The cooling ability of RV fridges relates to how well they are installed, not major differences between products. Their installation manuals show how to do this. Most buyers and many ‘professional’ installers, however, appear to ignore them. Because of this few RV fridges work as well as they should. This is particularly so with ‘three-way’ fridges that run from your choice of (LP-gas or /110/230/12 volts. These must be installed as specified. They rarely are and have an undeserved reputation for not performing.
It is usually possible to improve cooling and reduce energy draw of such fridges. It is harder to do this if they are inside a packed towing vehicle. Even then, a fair bit can be done to help. How to do this is shown in detail in rvbooks.com the Camper Trailer Book.
Engel 80-litre fridge. Pic: Engel.
Cooling ability of RV fridges
Fridges do not make ‘cold’. They pump heat from where it is not wanted, to where where it does not matter. The more common compressor fridges do this via intermediate compression/expansion. The sketches below show the two most common types of compressor.

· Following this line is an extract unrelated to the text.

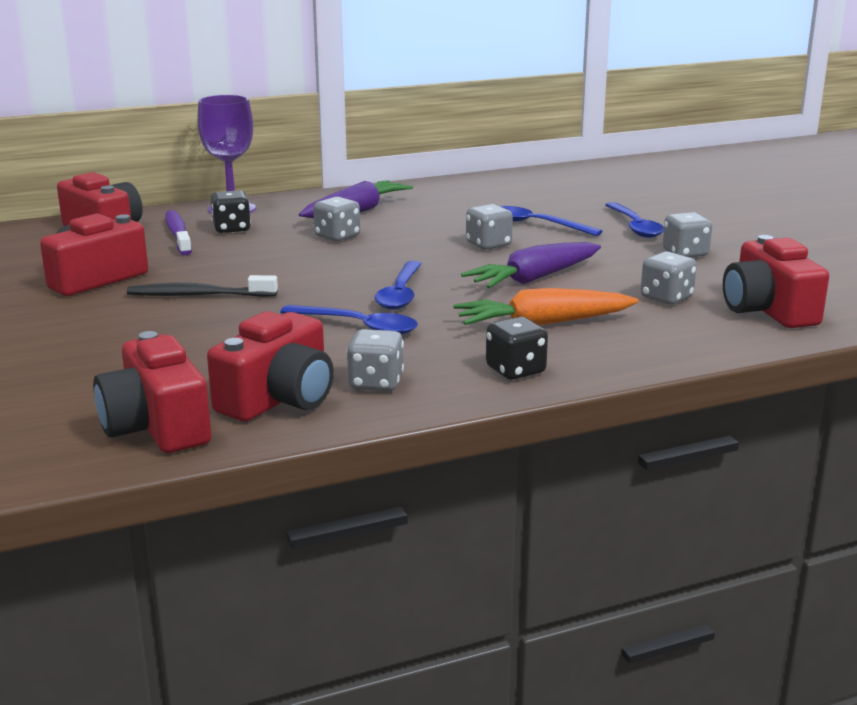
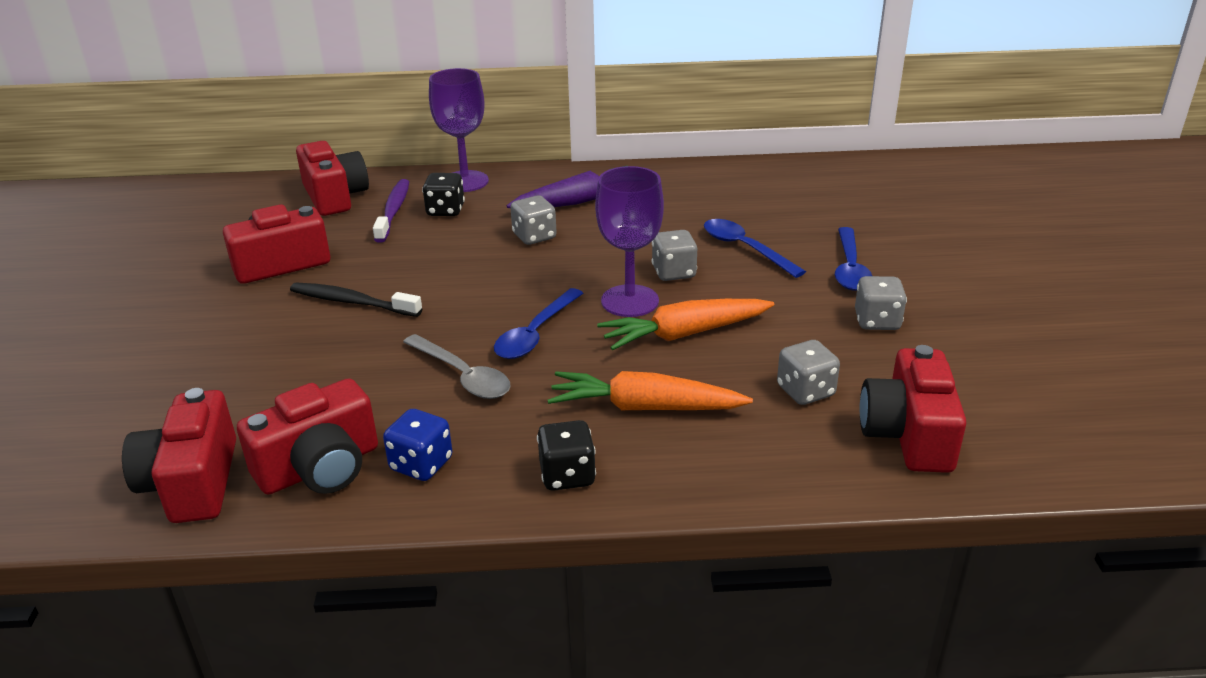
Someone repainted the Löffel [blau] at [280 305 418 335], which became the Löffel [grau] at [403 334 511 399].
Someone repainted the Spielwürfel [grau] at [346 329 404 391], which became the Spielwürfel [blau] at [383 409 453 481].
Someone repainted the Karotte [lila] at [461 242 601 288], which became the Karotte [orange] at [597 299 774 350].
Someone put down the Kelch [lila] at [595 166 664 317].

Most fridge makers specify energy draw at an internal temperature of 4℃. A well installed RV compressor fridge so used is likely to draw about 0.7 amp hours/day per litre of its capacity. Each 1℃ colder thermostat setting increases energy draw by about 5%. Each 1℃ increase in ambient temperature does likewise. A fridge that draws 50 amp hours/day on a cool garage floor is likely to draw close to twice that in a warm 4WD.
Once the fridge’s contents are cooled, the energy needed to maintain that relates to its insulation and door seal losses. Only minor energy is lost when the door is briefly opened. This is because air does not store or readily transfer heat. A door-opening freezer, however, wastes energy if frequently opened (as children may). This loss can be reduced by installing high-fronted plastic drawers.
The simple and effective Engel swing-motor.
The Danfoss equivalent. Both work well and reliably. Drawings: RV Books.
Many fridge makers quote energy use in terms of current drawn. This can mislead. Most electric fridges cycle from fully on to fully off every few minutes. A fridge that draws 2.0 amps for 14 hours a day thus uses 28 amp hours/day. Another that draws 2.5 amps for 10 hours a day uses 25 amp hours a day. It is the total daily current draw that matters.
Many new fridge compressors, however, run constantly. They maintain temperature by varying their speed. This saves energy because electric motors draw about twice their running current for a second or two each time they start.
There are currently no specified performance standards for compressor-driven RV fridges. But given competent installation and usage the better brands are generally similar. They are also increasingly efficient.
Most campers trailers have electric-only fridges (12/24 volt DC and grid power). They run from the tow vehicle’s alternator, often with solar and/or generator back-up, or even solar alone. These fridges may cool well if the installation is less than perfect, but they will draw excess power. They may not, however, cool properly in very hot places.
These are intended to run from the alternator whilst driving, and the battery only for lunch stops etc. They run on LP-gas or grid power at all other times. They draw far too much energy for solar or long term battery operation.
The EU has standards for these fridges. The ratings are SN, N, ST and T. The ST rating (36℃) is fine for warm climates. A T-rated unit (43℃) is needed for tropical climates.
Fridges must be installed properly to work as intended. To cool properly, a fridge’s heat must be able to escape. Air intake and outlet vents must be unobstructed.
Fishing camps etc.
Camper trailer owners who fish seriously need a large fridge or fridge/freezer (and often a second in the tow vehicle).
A typical efficient chest fridge/freezer draws approximately 0.7 amp hour/day per litre of its capacity. A 200 litre unit thus draws about 140 amp hours/day in normal use. It will draw up to twice that, however, to freeze newly caught fish. It will draw and even more in tropical areas (not least as these may also stay hot all night).
One or two such fridge/freezers will run directly from a 1 kW generator, but use a great deal of fuel. It is better (and quieter) to use a 2 kW or 3 kW generator driving a high-current battery charger to charge a lithium battery bank of about 300 amp-hour. A lithium battery bank of that size accepts massive current. Very-high output battery chargers are available. The system will then need running only for an hour or so each morning and evening.